If the condition is FALSE, a jump is made to the ret instruction at label IL_0016. Only if the condition is TRUE, we proceed further and check the second condition. For this, we use the instruction ble.s that is a combination of cgt and brfalse. If the second condition is FALSE, we jump to the ret command as before and for TRUE we execute the WriteLine function.

The && operator executes faster than the & because it only proceeds further if the first condition results in TRUE. In doing so, the output of the first expression affects the final outcome.

The | and || operators also behave in a similar manner.

a.cs

class zzz {

public static void Main()

{

bool x,y;

x = true;

y = false;

System.Console.WriteLine( x ^ y);

x = false;

System.Console.WriteLine( x ^ y); }

}

a.il

.assembly mukhi {}

.class private auto ansi zzz extends [mscorlib]System.Object {

.method public hidebysig static void vijay() il managed

{

.entrypoint

.locals (bool V_0,bool V_1)

ldc.i4.1

stloc.0

ldc.i4.0

stloc.1

ldloc.0

ldloc.1

xor

call void [mscorlib]System.Console::WriteLine(bool)

ldc.i4.0

stloc.0

ldloc.0

ldloc.1

xor

call void [mscorlib]System.Console::WriteLine(bool)

ret

}

Output

True

False

The ^ sign is called an XOR operator.

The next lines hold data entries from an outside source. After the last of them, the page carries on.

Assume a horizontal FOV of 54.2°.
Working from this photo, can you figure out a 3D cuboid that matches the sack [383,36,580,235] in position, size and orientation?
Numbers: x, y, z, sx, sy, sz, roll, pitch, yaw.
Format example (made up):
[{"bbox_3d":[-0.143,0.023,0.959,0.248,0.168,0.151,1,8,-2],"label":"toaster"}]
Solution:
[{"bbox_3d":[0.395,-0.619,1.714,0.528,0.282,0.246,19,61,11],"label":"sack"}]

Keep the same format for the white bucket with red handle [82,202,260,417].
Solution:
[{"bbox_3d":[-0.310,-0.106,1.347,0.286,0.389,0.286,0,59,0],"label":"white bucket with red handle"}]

The XOR is like an OR statement, but there is a difference: An OR returns TRUE if any of its operands is TRUE, but an XOR will return TRUE if and only if one of its operands is TRUE and the other one is FALSE. Even if both operands are TRUE, it will return FALSE. xor is an IL instruction.

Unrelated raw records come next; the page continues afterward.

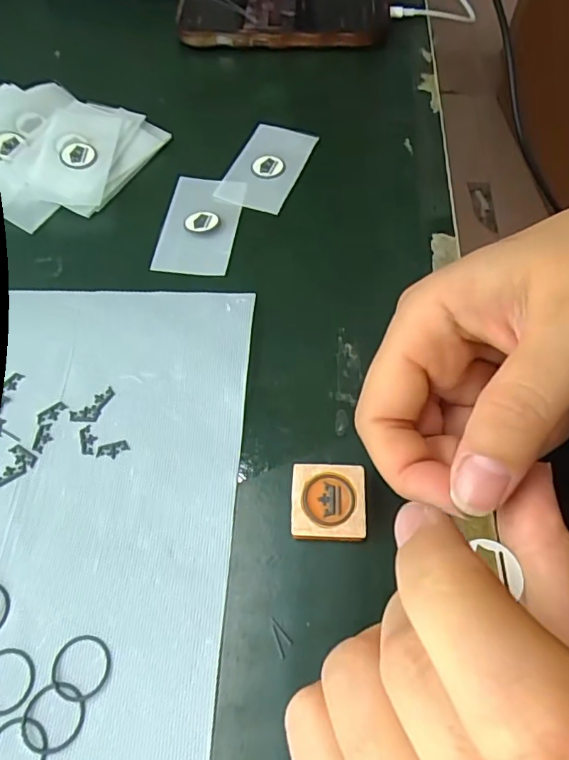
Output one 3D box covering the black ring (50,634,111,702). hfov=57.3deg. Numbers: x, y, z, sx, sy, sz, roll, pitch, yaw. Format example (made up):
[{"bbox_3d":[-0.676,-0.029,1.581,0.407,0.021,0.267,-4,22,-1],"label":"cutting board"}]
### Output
[{"bbox_3d":[-0.073,0.101,0.184,0.021,0.004,0.020,0,61,0],"label":"black ring"}]

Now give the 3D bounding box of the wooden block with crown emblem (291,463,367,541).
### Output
[{"bbox_3d":[0.018,0.050,0.211,0.029,0.007,0.030,2,61,1],"label":"wooden block with crown emblem"}]

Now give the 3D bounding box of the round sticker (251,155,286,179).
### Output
[{"bbox_3d":[-0.010,-0.128,0.313,0.020,0.004,0.021,0,61,0],"label":"round sticker"}]

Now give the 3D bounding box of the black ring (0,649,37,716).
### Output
[{"bbox_3d":[-0.099,0.105,0.182,0.021,0.004,0.020,0,61,0],"label":"black ring"}]

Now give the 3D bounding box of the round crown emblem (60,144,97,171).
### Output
[{"bbox_3d":[-0.120,-0.130,0.304,0.020,0.004,0.019,0,61,0],"label":"round crown emblem"}]

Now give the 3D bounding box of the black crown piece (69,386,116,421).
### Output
[{"bbox_3d":[-0.086,0.012,0.236,0.022,0.004,0.010,-35,67,-17],"label":"black crown piece"}]

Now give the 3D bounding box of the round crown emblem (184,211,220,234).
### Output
[{"bbox_3d":[-0.046,-0.088,0.289,0.019,0.004,0.017,-17,62,-9],"label":"round crown emblem"}]

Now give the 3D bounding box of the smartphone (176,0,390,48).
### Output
[{"bbox_3d":[-0.001,-0.274,0.387,0.150,0.011,0.082,-1,61,0],"label":"smartphone"}]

The != operator gets converted into the normal set of IL instructions i.e. a comparison is done and the program branches accordingly.

a.cs

class zzz

{

public static void Main()

{

bool x = true;

System.Console.WriteLine(!x);

}

a.il

.assembly mukhi {}

.class private auto ansi zzz extends [mscorlib]System.Object

{

.method public hidebysig static void vijay() il managed

{

.entrypoint

.locals (bool V_0)

ldc.i4.1

stloc.0

ldloc.0

ldc.i4.0

ceq

call void [mscorlib]System.Console::WriteLine(bool)

ret

}

Output

False

The ! operator in C# converts a TRUE to a FALSE and vice versa. In IL, the instruction used is ceq. This instruction checks the last two parameters on the stack. If they are the same, it returns TRUE, otherwise it returns FALSE.

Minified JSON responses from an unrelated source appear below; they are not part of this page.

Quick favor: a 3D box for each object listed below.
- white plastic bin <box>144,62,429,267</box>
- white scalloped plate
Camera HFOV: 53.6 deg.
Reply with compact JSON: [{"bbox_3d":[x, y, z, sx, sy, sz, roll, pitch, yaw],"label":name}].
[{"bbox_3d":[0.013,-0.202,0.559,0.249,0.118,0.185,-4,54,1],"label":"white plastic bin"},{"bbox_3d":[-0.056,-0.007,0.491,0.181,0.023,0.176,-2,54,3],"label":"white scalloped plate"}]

Since the variable x is TRUE, it gets initialized to 1. It is thereafter checked for equality with the value 0. As they are not equal, the final result is 0 or FALSE. This result is put on the stack. The same logic applies had x been FALSE. 0 would have been put on the stack and checked for equality with the other 0. Since they match the final answer would be TRUE.